This story is in response to the burn-out.
When we first moved into this building 40 years ago we had displaced a mobile food vendor fleet business, and I won't go into details but experiencing through observation of the lack of sanitation coupled with a rodent population that would have made "Willard" jealous, I don't eat off any of those "roach-coaches"!
But anyway, it was time for a new set of rear tires for my '72 Mach1, and being that there was still some rubber attached to the cords I decided I'd get the rest of my value from them, so one day at closing time I pulled into the shop, shut the doors, and began a burnout to end all burnouts! 
At first it was just a gag with the guys, then it became a challenge to see just how dense a cloud and how little visibility could be had inside a building! After a couple of minutes everyone else had bailed from the building, but I persisted on, until I just no longer could breath, and I'm pretty thick headed so I assure you, it was bad, and I probably should have received oxygen when I finally gave up and bailed out of the building (come to think of it, this may be one of the events that has led to my current brain-dead stupidity
), locked-up and left for the night.
The next morning upon entering the building, hundreds of dead roaches on the floor everywhere!
This proved to be the best de-bugging pest treatment I have ever witnessed, along with there were no more rodents or any other pests about any longer either!
I had gotten better results from my old used tires than any service from the Orkin guy!

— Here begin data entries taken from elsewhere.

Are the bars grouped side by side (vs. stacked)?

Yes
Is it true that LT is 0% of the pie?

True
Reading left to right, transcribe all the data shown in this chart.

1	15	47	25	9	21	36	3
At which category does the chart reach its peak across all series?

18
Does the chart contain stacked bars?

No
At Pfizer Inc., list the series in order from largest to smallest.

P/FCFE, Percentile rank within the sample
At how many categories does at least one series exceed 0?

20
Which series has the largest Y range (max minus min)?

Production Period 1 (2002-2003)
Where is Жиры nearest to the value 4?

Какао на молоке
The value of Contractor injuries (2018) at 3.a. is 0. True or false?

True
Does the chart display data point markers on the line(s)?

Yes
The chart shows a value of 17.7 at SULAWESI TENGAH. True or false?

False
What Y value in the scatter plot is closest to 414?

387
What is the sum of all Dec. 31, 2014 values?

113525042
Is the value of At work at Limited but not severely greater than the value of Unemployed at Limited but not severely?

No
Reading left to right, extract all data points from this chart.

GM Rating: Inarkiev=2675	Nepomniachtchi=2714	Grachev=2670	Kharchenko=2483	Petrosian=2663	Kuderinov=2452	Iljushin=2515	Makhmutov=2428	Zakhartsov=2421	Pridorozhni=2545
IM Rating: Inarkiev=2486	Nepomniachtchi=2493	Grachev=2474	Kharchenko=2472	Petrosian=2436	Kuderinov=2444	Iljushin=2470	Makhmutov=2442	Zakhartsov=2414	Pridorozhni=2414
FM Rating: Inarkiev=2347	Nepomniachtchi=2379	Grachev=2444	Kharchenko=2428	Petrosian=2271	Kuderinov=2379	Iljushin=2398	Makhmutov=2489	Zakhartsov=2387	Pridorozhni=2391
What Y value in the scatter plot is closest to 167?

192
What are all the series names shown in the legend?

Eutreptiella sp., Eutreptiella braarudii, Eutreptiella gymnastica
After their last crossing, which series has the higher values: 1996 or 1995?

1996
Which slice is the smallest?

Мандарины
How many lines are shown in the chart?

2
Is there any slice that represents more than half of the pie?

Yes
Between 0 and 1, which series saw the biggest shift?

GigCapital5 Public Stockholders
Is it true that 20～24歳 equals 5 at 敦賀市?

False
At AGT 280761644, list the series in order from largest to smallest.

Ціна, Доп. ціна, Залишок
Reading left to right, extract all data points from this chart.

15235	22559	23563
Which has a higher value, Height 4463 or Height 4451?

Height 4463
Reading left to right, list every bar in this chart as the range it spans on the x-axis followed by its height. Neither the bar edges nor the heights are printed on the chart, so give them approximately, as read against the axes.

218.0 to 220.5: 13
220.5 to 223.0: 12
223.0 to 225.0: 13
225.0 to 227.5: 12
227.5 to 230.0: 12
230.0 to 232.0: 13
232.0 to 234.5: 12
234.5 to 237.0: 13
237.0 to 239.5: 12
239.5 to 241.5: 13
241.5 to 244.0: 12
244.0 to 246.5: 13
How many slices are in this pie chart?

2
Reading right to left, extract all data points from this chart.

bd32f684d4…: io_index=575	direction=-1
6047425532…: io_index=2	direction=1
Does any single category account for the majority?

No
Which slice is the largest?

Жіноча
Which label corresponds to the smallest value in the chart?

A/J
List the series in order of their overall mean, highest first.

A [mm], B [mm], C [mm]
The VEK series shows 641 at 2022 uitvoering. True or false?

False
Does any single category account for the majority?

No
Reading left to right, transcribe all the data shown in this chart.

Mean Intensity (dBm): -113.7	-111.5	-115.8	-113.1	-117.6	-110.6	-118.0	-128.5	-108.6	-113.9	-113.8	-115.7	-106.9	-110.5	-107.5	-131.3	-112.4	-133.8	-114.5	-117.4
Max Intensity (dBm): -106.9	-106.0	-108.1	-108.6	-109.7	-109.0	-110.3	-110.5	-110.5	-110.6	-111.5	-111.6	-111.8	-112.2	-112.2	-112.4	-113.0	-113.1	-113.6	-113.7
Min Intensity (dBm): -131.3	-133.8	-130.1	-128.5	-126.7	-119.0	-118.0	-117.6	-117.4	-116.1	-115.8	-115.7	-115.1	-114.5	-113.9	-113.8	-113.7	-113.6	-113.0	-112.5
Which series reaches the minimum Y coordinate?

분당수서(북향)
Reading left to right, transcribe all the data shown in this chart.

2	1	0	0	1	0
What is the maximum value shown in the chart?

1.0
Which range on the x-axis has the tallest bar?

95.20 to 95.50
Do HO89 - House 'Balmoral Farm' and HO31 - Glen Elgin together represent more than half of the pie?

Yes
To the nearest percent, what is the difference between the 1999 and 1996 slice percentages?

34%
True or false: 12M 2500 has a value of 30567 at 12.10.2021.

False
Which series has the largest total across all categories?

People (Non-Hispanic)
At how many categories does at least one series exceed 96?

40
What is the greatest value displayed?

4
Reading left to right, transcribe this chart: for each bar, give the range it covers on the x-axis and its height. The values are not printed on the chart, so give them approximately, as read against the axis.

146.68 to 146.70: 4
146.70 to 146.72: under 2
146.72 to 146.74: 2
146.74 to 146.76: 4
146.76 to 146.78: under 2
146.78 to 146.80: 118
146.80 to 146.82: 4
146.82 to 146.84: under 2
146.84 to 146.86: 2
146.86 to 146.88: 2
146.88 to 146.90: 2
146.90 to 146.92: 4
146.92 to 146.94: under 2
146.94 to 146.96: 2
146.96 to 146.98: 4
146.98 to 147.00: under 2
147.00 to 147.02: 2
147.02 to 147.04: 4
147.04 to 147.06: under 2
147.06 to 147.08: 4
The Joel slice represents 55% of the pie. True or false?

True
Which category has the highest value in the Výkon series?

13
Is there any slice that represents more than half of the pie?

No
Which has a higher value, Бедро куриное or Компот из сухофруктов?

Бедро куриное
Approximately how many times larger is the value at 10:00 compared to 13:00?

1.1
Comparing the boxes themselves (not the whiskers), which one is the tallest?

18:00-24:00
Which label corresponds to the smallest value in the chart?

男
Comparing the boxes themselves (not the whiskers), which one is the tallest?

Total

And cancelled his contract the next month!
Scott.
Great story. Reminded me of something.
In the mid to late 1970's, I worked in auto parts supply stores. The place I worked had about 15 stores around Dallas/Fort Worth. The area then had at least three drag strips. Several of the people working auto parts, were big into drags. The company bought out a store from a man and moved me and another guy to it to set it up, make it a "Company" store. The store was in what was then a small suburb. The store was in the towns largest shopping strip. There was a grocery store, us, an insurance guy, maybe a restaurant or two. We'd been transforming the store most of the summer, but also working on our own cars. I'd purchased a 1970 Mercury Cyclone 429CJ car. I'd parked it at the stores back door, pulled the motor and was rebuilding it in the back of the store. Now our store we only used about half the space. The back half of the store was just open floor. My manager and only other employee, was one of those drag racers. the parking lot often had his tow car with his early 60's ChevyII drag car on the trailer. But he also had one of those 1950's front engine rail drag cars. It wasn't very big, 350 Chevy. One week he grabbed a tape measure and measured the opened to that back door, which was a double door with a center post. He saw that the center post was removable and the opening was just wide enough to fit his rail dragster in! It took both of us, but the next Sunday morning, we got the rail inside. We worked on it for the week and by the next Sunday it was repaired. Now the bright idea light dings on. He decides to START the drag car...in the back of the store....with those open curved straight pipes. And once started, well you just HAVE to blip that throttle. He had the windows shaking on the store. Remember it was Sunday and we'd not thought this out. Yes MOST of the stores were closed. Restaurants, closed. Spa, closed, barber, closed. Grocery store....... When he shut down we could then hear shouting from the front of the store. Here was the grocery manager and the deli manager and.....the baker. OH! The cakes had all fallen, customers had thought we were under Soviet attack, children were scared for life. We got chewed out by the main manager for all our stores. I think they got a letter from the building owner about our activities. I burned the midnight oil to get my 429 rebuilt and out of there. College was starting back up anyway.